Seit den 1860er Jahren sind wir von der Geisterfotografie fasziniert. Damals fanden viktorianische Fotografen in ihren Arbeiten Beweise – für Geister oder Doppelbelichtungen. Im Zuge dessen keimte auch die Faszination für die Fotografie von Sterbenden auf, die völlig herzzerreißende und zutiefst verstörende Aufnahmen von toten Verwandten, die für ein letztes Bild zur Verfügung standen, hervorbrachte. Hatten die Hinterbliebenen die Hoffnung, auf diesen Fotos einen Blick auf die Seele zu erhaschen?

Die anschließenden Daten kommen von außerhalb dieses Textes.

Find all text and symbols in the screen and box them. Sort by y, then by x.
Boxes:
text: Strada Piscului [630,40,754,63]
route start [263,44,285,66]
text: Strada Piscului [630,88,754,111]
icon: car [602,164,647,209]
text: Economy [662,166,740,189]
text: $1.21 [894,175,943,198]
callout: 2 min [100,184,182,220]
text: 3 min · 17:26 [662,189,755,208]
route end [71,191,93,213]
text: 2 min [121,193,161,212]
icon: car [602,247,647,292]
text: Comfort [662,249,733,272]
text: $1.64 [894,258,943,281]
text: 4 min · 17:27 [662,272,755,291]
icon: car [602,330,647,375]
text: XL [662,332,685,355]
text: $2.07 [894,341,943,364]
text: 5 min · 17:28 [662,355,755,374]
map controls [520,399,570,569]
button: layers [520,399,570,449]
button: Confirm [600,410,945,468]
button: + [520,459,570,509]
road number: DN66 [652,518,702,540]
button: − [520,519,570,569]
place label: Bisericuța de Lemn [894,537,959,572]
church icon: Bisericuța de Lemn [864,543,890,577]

Damals wie heute suchen die Menschen nach Beweisen dafür, dass Geister existieren. Denn wenn es Geister gibt, dann existiert auch die Seele, und unser Weg ist nicht zu Ende, wenn unsere physischen Körper sterben. Wenn also das eine echt ist, ist es vielleicht auch das andere. Dies ist ein Grund, warum wir versuchen, Geisterfotos zu untersuchen und ausfindig zu machen, um zu beweisen, dass sie echt sind.

Wir haben auch gerne Angst, und die Angst nährt sich von der Realität. Wenn der Geist echt ist und wir erkennen können, warum er sich nicht von der Erde lösen kann (Wut, Schuld, Reue, Trauer, Bedauern), dann ist unsere Angst berechtigt. Ich kann mich nicht erinnern, wann ich das erste Mal nach einem Geist auf einem Foto gesucht habe, aber ich erinnere mich, dass ich etwa acht Jahre alt war, als ich auf einem Friedhof versuchte zu vermeiden, dorthin zu treten, wo eine Leiche unter mir liegen könnte, weil mir jemand in der Schule gesagt hatte, dass das der sicherste Weg sei, einen Fluch auf sich zu ziehen.

Jemand hat damals Fotos gemacht; ich kann mich daran erinnern, dass ich inmitten anderer posiert habe. Die Abzüge habe ich nie zu Gesicht bekommen, aber ich habe mich manchmal gefragt, ob darauf wohl ein Geist hinter mir steht und die Hand auf meine Schulter legt.

Kannst du dir vorstellen, so etwas wirklich zu sehen?

Geistertouren an gespenstische Orte sind sehr beliebt. Alles an diesen verlassenen Orten ist beunruhigend. Das Gefühl der Gefangenschaft und das Leiden der Inhaftierten (und, im Falle der Männer, die im Hochsicherheitstrakt eingesperrt sind, den ich vor kurzem besucht habe, ihrer Opfer). Die bröckelnden Mauern, die wenigen Überreste von Wohnhäusern, die zurückgelassen wurden, deuten darauf hin, dass hier wirklich Menschen gelebt haben.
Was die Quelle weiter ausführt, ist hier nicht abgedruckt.